Skip to content

Latest commit

 

History

History

README.md

Benchmarking Python Feature Server

Here we provide tools for benchmarking Python-based feature server with 3 online stores: Redis, AWS DynamoDB, and GCP Datastore. Follow the instructions below to reproduce the benchmarks.

Prerequisites

You need to have the following installed:

  • Feast 0.17+
  • Docker
  • Docker Compose
  • Vegeta

All these benchmarks are run on an EC2 instance (c5.4xlarge, 16vCPU, 64GiB memory).

Generate Data

For all of the following benchmarks, you'll need to generate the data using data_generator.py under the top-level directory of this repo. Just cd to the main directory and run python data_generator.py.

Redis

  1. Apply feature definitions to create a Feast repo.
cd python/feature_repos/redis
feast apply
  1. Deploy Redis & feature servers using docker-compose
cd ../../docker/redis
docker-compose up -d

If everything goes well, you should see an output like this:

Creating redis_redis_1 ... done
Creating redis_feast_1  ... done
Creating redis_feast_2  ... done
Creating redis_feast_3  ... done
Creating redis_feast_4  ... done
Creating redis_feast_5  ... done
Creating redis_feast_6  ... done
Creating redis_feast_7  ... done
Creating redis_feast_8  ... done
Creating redis_feast_9  ... done
Creating redis_feast_10 ... done
Creating redis_feast_11 ... done
Creating redis_feast_12 ... done
Creating redis_feast_13 ... done
Creating redis_feast_14 ... done
Creating redis_feast_15 ... done
Creating redis_feast_16 ... done
  1. Materialize data to Redis
cd ../../feature_repos/redis
sed -i 's/redis:6379/localhost:6379/g' feature_store.yaml # this is unfortunately necessary because inside docker feature servers resolve Redis host name as `redis`, but since we're running materialization from shell, Redis is accessible on localhost.
feast materialize-incremental $(date -u +"%Y-%m-%dT%H:%M:%S")
sed -i 's/localhost:6379/redis:6379/g' feature_store.yaml # make sure to change this back, since it can mess up with feature servers if you run another docker-compose command later. 
  1. Check that feature servers are working & they have materialized data
cd ../../..
parquet-tools show --columns entity generated_data.parquet 2>/dev/null | head -n 6

This should return something like this:

+----------+
|   entity |
|----------|
|       94 |
|     1992 |
|     4475 |

Take your 3 numbers and replace in this query:

curl -X POST \
  "http://127.0.0.1:6566/get-online-features" \
  -H "accept: application/json" \
  -d '{
    "feature_service": "feature_service_0",
    "entities": {
      "entity": [94, 1992, 4475]
    }
  }' | jq

In the output, make sure that "values" field contains none of the null values. It should look something like this:

    {
      "values": [
        4475,
        1551,
        9889,        
  1. Run Benchmarks
cd python
./run-benchmark.sh

AWS DynamoDB

For this benchmark, you'll need to have AWS credentials configured in ~/.aws/credentials.
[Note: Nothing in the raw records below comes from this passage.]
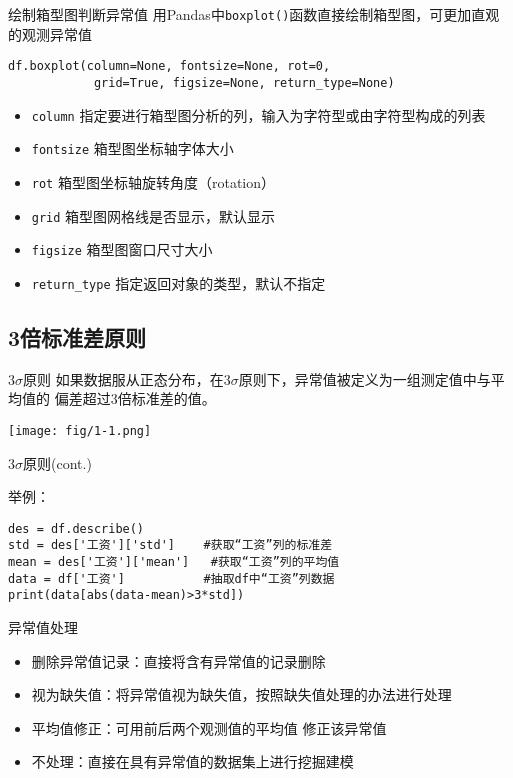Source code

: \documentclass[t]{beamer}
\begin{document}
\begin{frame}[fragile]{绘制箱型图判断异常值}
    用Pandas中\verb|boxplot()|函数直接绘制箱型图，可更加直观的观测异常值
\begin{lstlisting}
df.boxplot(column=None, fontsize=None, rot=0, 
            grid=True, figsize=None, return_type=None)
\end{lstlisting}
\normalsize
\begin{itemize}
    \item \verb|column| 指定要进行箱型图分析的列，输入为字符型或由字符型构成的列表
    \item \verb|fontsize| 箱型图坐标轴字体大小
    \item \verb|rot| 箱型图坐标轴旋转角度（rotation）
    \item \verb|grid| 箱型图网格线是否显示，默认显示
    \item \verb|figsize| 箱型图窗口尺寸大小
    \item \verb|return_type| 指定返回对象的类型，默认不指定
\end{itemize}
\end{frame}    



    
\subsection{3倍标准差原则}


\begin{frame}[fragile]{$3\sigma$原则}
如果数据服从正态分布，在$3\sigma$原则下，异常值被定义为一组测定值中与平均值的
偏差超过3倍标准差的值。
\begin{center}
\texttt{[image: fig/1-1.png]}
\end{center}
\end{frame}


\begin{frame}[fragile]{$3\sigma$原则(cont.)}
    \begin{block}{举例：}
\begin{lstlisting}
des = df.describe()
std = des['工资']['std']    #获取“工资”列的标准差
mean = des['工资']['mean']   #获取“工资”列的平均值
data = df['工资']           #抽取df中“工资”列数据
print(data[abs(data-mean)>3*std])
\end{lstlisting}        
    \end{block}
\end{frame}

\begin{frame}[fragile]{异常值处理}
\begin{itemize}
    \item 删除异常值记录：直接将含有异常值的记录删除
    \item 视为缺失值：将异常值视为缺失值，按照缺失值处理的办法进行处理
    \item     平均值修正：可用前后两个观测值的平均值
    修正该异常值
    \item 不处理：直接在具有异常值的数据集上进行挖掘建模
\end{itemize}
\end{frame}
\end{document}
  1. Apply feature definitions to create a Feast repo.
cd feature_repos/dynamo
feast apply
  1. Deploy feature servers using docker-compose
cd ../../docker/dynamo
docker-compose up -d

If everything goes well, you should see an output like this:

Creating dynamo_feast_1  ... done
Creating dynamo_feast_2  ... done
Creating dynamo_feast_3  ... done
Creating dynamo_feast_4  ... done
Creating dynamo_feast_5  ... done
Creating dynamo_feast_6  ... done
Creating dynamo_feast_7  ... done
Creating dynamo_feast_8  ... done
Creating dynamo_feast_9  ... done
Creating dynamo_feast_10 ... done
Creating dynamo_feast_11 ... done
Creating dynamo_feast_12 ... done
Creating dynamo_feast_13 ... done
Creating dynamo_feast_14 ... done
Creating dynamo_feast_15 ... done
Creating dynamo_feast_16 ... done
  1. Materialize data to DynamoDB
cd ../../feature_repos/dynamo
feast materialize-incremental $(date -u +"%Y-%m-%dT%H:%M:%S")
  1. Check that feature servers are working & they have materialized data
cd ../../..
parquet-tools show --columns entity generated_data.parquet 2>/dev/null | head -n 6

This should return something like this:

+----------+
|   entity |
|----------|
|       94 |
|     1992 |
|     4475 |

Take your 3 numbers and replace in this query:

curl -X POST \
  "http://127.0.0.1:6566/get-online-features" \
  -H "accept: application/json" \
  -d '{
    "feature_service": "feature_service_0",
    "entities": {
      "entity": [94, 1992, 4475]
    }
  }' | jq

In the output, make sure that "values" field contains none of the null values. It should look something like this:

    {
      "values": [
        4475,
        1551,
        9889,        
  1. Run Benchmarks
cd python
./run-benchmark.sh

GCP Datastore

  1. Apply feature definitions to create a Feast repo.
cd feature_repos/datastore
feast apply
  1. Deploy feature servers using docker-compose
cd ../../docker/datastore
docker-compose up -d

If everything goes well, you should see an output like this:

Creating datastore_feast_1  ... done
Creating datastore_feast_2  ... done
Creating datastore_feast_3  ... done
Creating datastore_feast_4  ... done
Creating datastore_feast_5  ... done
Creating datastore_feast_6  ... done
Creating datastore_feast_7  ... done
Creating datastore_feast_8  ... done
Creating datastore_feast_9  ... done
Creating datastore_feast_10 ... done
Creating datastore_feast_11 ... done
Creating datastore_feast_12 ... done
Creating datastore_feast_13 ... done
Creating datastore_feast_14 ... done
Creating datastore_feast_15 ... done
Creating datastore_feast_16 ... done
  1. Materialize data to Datastore
cd ../../feature_repos/datastore
feast materialize-incremental $(date -u +"%Y-%m-%dT%H:%M:%S")
  1. Check that feature servers are working & they have materialized data
cd ../../..
parquet-tools show --columns entity generated_data.parquet 2>/dev/null | head -n 6

This should return something like this:

+----------+
|   entity |
|----------|
|       94 |
|     1992 |
|     4475 |

Take your 3 numbers and replace in this query:

curl -X POST \
  "http://127.0.0.1:6566/get-online-features" \
  -H "accept: application/json" \
  -d '{
    "feature_service": "feature_service_0",
    "entities": {
      "entity": [94, 1992, 4475]
    }
  }' | jq

In the output, make sure that "values" field contains none of the null values. It should look something like this:

    {
      "values": [
        4475,
        1551,
        9889,        
  1. Run Benchmarks
cd python
./run-benchmark.sh